O Tempo que Resta (Le Temps qui Reste),
de François Ozon (França, 2005)
por Francis Vogner dos Reis

Plano e contra-plano com princípio

François Ozon possui uma carreira regular. Seus filmes fracos nunca foram muito ruins, e mesmo os bons nunca chegaram ter grandes achados estéticos. Como um artista aparentemente “morno” ele não despertava entusiasmo nem repúdio. Mas, depois de Oito Mulheres e Swiming Pool (dois dos seus piores filmes que requentavam algumas prerrogativas de estilo dos anteriores), parecia que o que viesse era lucro. Eis que o cineasta reaparece com Amor em Cinco Tempos (de 2004, mas que teve sua estréia no Brasil este ano) e este O Tempo que Resta, seus melhores filmes. Se não chegam a ser grandes trabalhos, neles Ozon faz o bastante pra chamar novamente atenção para sua obra.

O fotógrafo Romain (Melvil Poupaud) passa mal em uma sessão de fotos de moda e dias depois no hospital o médico lhe revela que tem pouco tempo de vida caso não aceite fazer quimioterapia e radioterapia. O Tempo que Resta é um drama em torno de um doente terminal que não quer dizer a ninguém que tem pouco tempo de vida, e mesmo assim é obrigado a confrontar seus familiares, amigos e namorado por uma possível última vez. Mas a verdadeira questão do filme, Ozon parece desenvolver aos poucos: o que existe entre um plano e um contraplano? É certamente a extensão dessa problemática que é repercutida com destreza em O Tempo que Resta.

O filme é uma sucessão de encontros, por isso, o recurso do plano/contraplano ultrapassa o uso acessório que muitos filmes adotam. Esses encontros demonstram uma grande capacidade de fazer do plano/contraplano uma construção, muito mais do que um mero diálogo. O modo como Ozon constrói o diálogo de Romain com seu pai em uma seqüência, e com a avó em outra, é admirável. O plano/contraplano com o pai no carro é o momento em que ele se mostra realmente disposto em ignorar a doença perante seu núcleo familiar. Pede para o pai parar o carro, compra cocaína e tem sua última conversa com ele.
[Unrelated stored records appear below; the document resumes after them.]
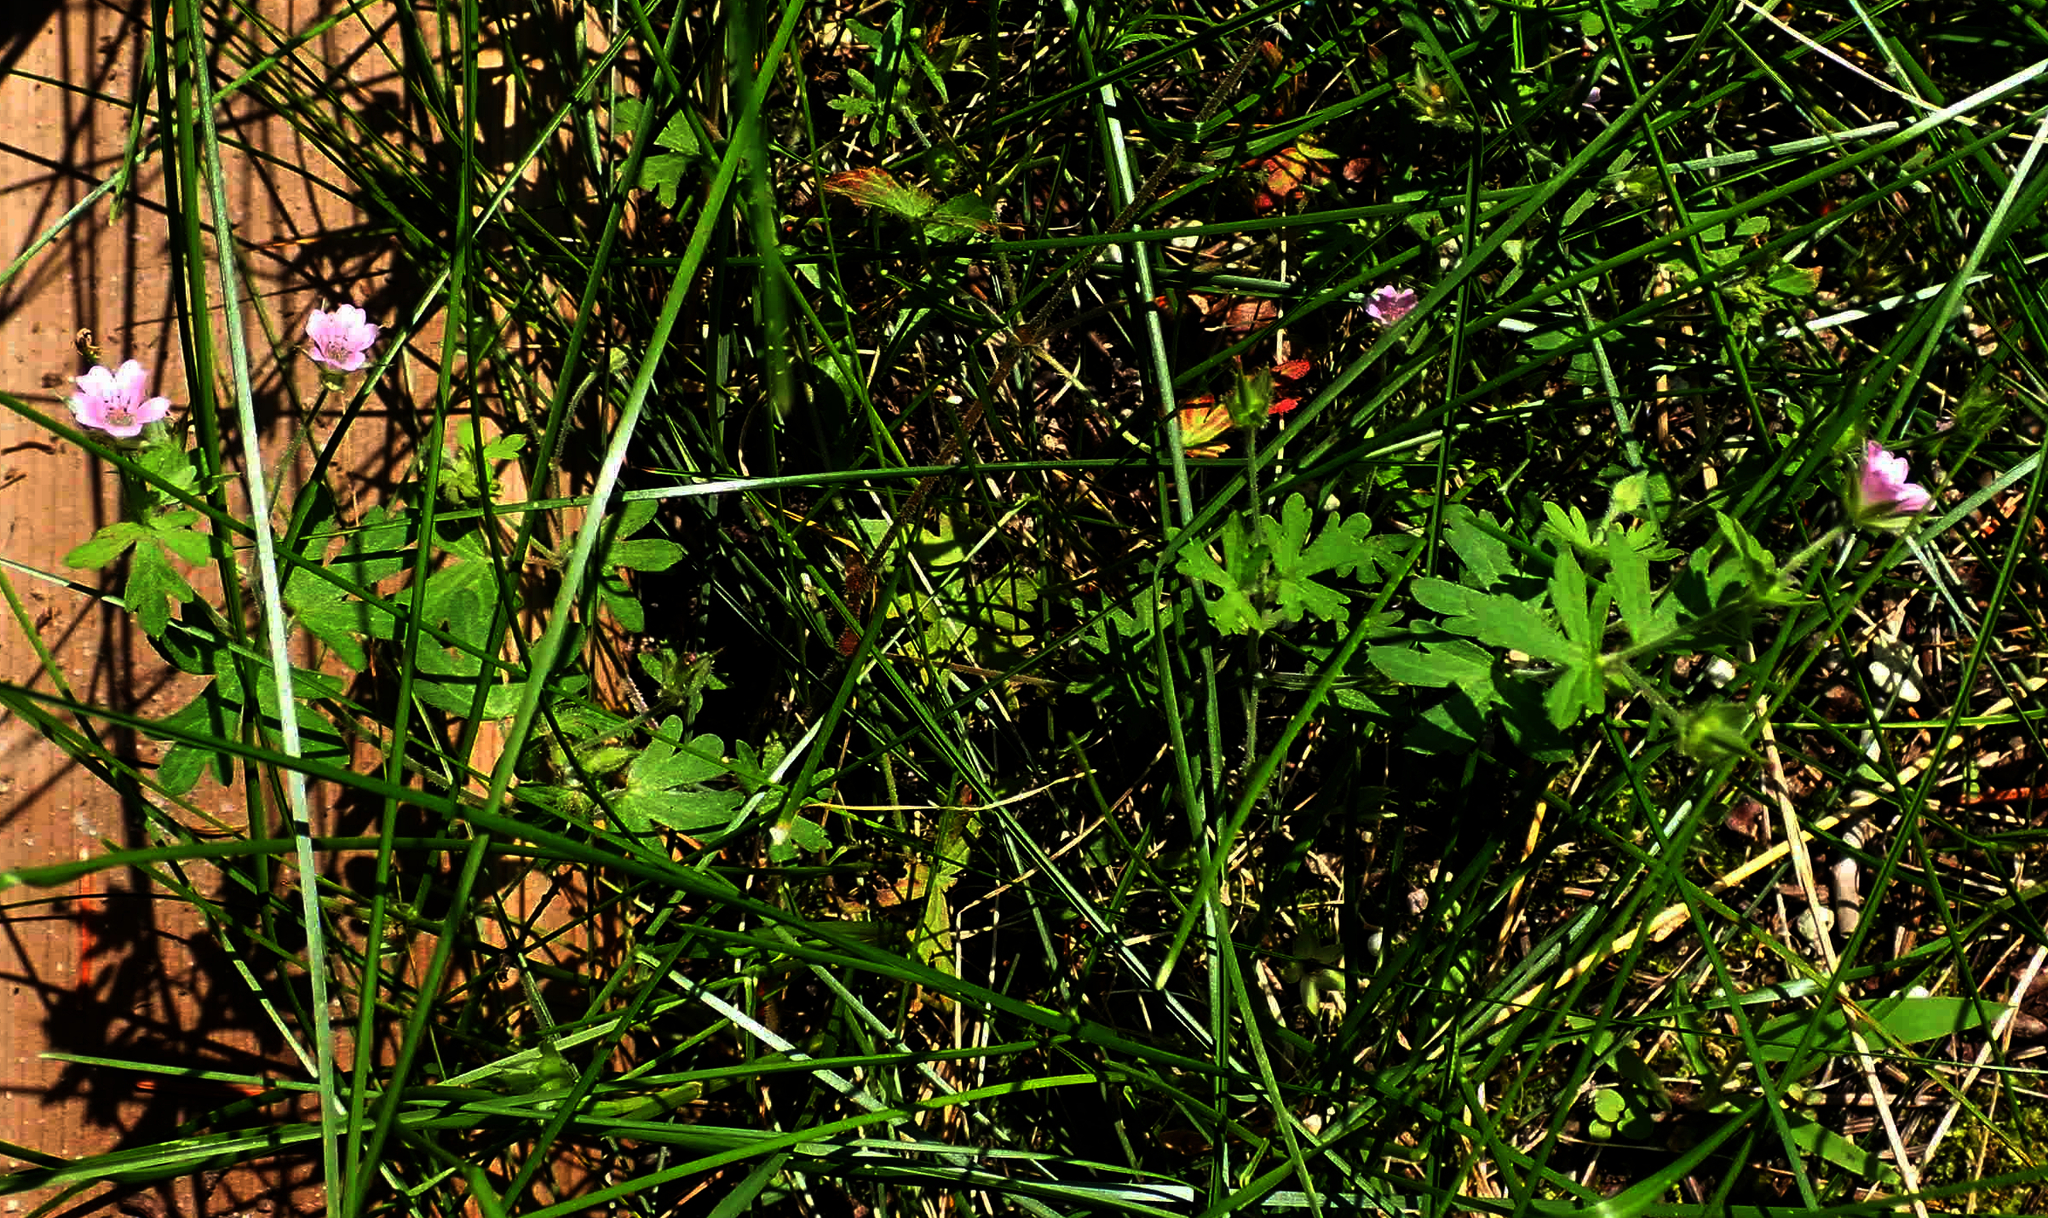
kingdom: Plantae
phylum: Tracheophyta
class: Magnoliopsida
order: Geraniales
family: Geraniaceae
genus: Geranium
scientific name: Geranium bicknellii
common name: Bicknell's cranesbill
Ali aparecem todos os elementos que definem o relacionamento dos dois. Não é um diálogo cordial, tampouco baseado no ressentimento. Os sentimentos aparecem, inclusive o pior de cada um – algo semelhante aos diálogos dos melhores filmes de Bergman, para quem também o plano e contraplano era muito mais do que uma questão formal, era um dos mais caros princípios cinematográfico. As pausas, o tempo de corte, as poucas, mas certeiras falas de ambos os lados. A sinceridade de Romain machuca porque não tem pena do seu interlocutor, seja o pai, ou seja a avó para quem ele diz “somos iguais” ou “te falo isso porque você também está perto de morrer”.

Romain recusa os tratamentos e também prefere omitir a doença. Ele rejeita qualquer possibilidade de ser objeto de compaixão dos familiares e do namorado, como se assim, deixasse de afirmar quem é e tudo que realizou na sua vida. A postura de Romain assusta no princípio, porque parece mais um ressentimento atroz, que o distancia das pessoas. Não deixa de ser uma arrogância, mas arrogância dos resistentes que rejeita ser transformado em objeto de pena. Ele evita transformar “o tempo que resta” em um réquiem conciliador, em que supostamente as diferenças (com a família, namorado) seriam ignoradas em prol de uma morte tranquila. A coragem de Romain é, então, afirmar suas vontades, frustrações e diferenças (ampliando-as) nesse momento. Negar isso tudo, seria terminar a vida de modo cínico. Por isso na casa dos pais, no encontro com o namorado, o personagem expõe todas as diferenças e segue. Seus diálogos com seus entes serão absolutamente francos e diretos, apesar de não tocar no assunto da doença – com exceção de sua avó, interpretada por Jeanne Moreau. O protagonista também tira fotos das pessoas, menos com o objetivo prático de guardar as imagens (já que isso não faria sentido), e mais como um ritual de emitir uma última impressão (ou sentimento) sobre a pessoa amada.

As imagens-memória da infância de Romain, e sua opção por engravidar uma mulher que lhe pede isso, compõem uma segunda camada de O Tempo que Resta, que nem sempre dá certo. Destoa do resto do material porque parece aspirar a uma nostalgia e uma necessidade de permanência que não se integra bem à construção mais interessante do personagem operada por Ozon. Um personagem aguerrido ou arrependido? Ele chega a justapor essas duas possibilidades, não chegando exatamente  a uma conclusão. Ironicamente, Bergman também ressoa ai, mas justamente no que o autor sueco tem de menos interessante.